• Problem to work on
Each line from the line containing "Left hand at" through the last line of the entries is to be reproduced exactly as it stands.
▼▼▼
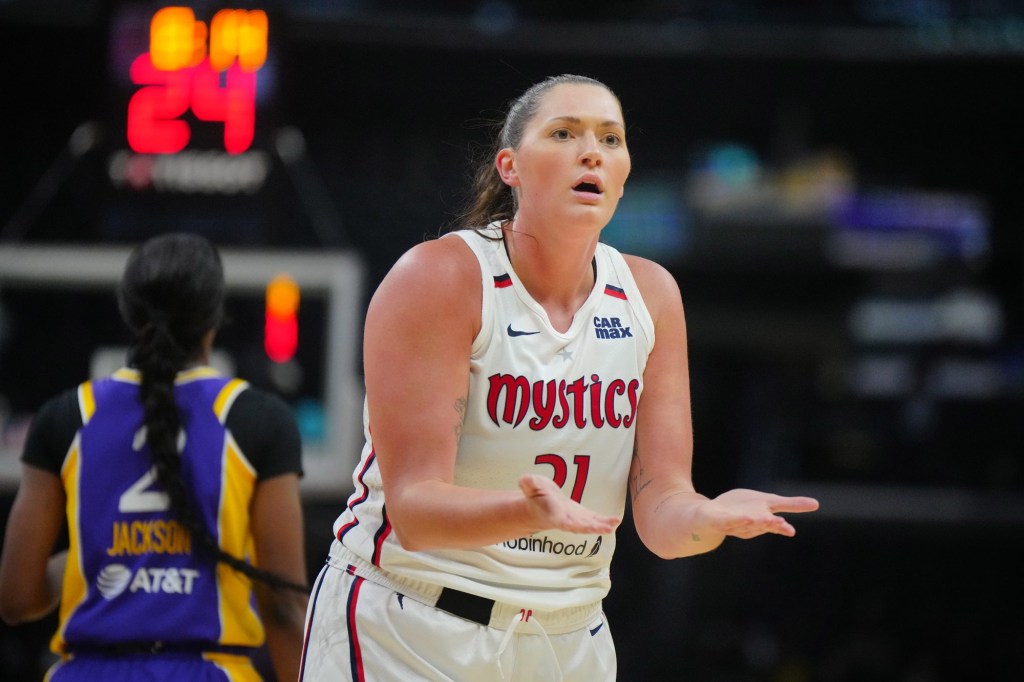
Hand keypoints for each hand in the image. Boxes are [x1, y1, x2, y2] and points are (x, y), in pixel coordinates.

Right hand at [518, 474, 619, 534]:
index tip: (571, 524)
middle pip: (579, 526)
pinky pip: (595, 519)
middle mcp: (565, 520)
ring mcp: (576, 520)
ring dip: (601, 526)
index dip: (567, 522)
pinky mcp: (583, 516)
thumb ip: (529, 483)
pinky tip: (616, 520)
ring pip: (590, 524)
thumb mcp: (530, 486)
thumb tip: (524, 479)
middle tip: (604, 529)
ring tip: (613, 525)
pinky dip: (604, 521)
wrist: (541, 506)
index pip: (560, 519)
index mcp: (552, 515)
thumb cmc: (535, 496)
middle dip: (591, 527)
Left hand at [701, 488, 818, 538]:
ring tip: (763, 519)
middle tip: (778, 523)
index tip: (790, 530)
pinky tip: (743, 516)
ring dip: (753, 523)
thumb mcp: (767, 503)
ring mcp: (733, 523)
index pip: (773, 525)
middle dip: (768, 524)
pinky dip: (736, 520)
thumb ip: (790, 504)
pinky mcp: (720, 520)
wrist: (709, 517)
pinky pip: (728, 521)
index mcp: (760, 520)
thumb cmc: (741, 509)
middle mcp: (748, 525)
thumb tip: (816, 504)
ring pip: (744, 524)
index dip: (780, 528)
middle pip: (760, 525)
▲▲▲
• Solution for this task
Left hand at [701, 488, 818, 538]:
ring tip: (763, 519)
middle tip: (778, 523)
index tip: (790, 530)
pinky tip: (743, 516)
ring dip: (753, 523)
thumb mcp: (767, 503)
ring mcp: (733, 523)
index pip: (773, 525)
middle dip: (768, 524)
pinky dip: (736, 520)
thumb ip: (790, 504)
pinky mcp: (720, 520)
wrist: (709, 517)
pinky pip: (728, 521)
index mcp: (760, 520)
thumb cmc: (741, 509)
middle mcp: (748, 525)
thumb tip: (816, 504)
ring pip: (744, 524)
index dip: (780, 528)
middle pip: (760, 525)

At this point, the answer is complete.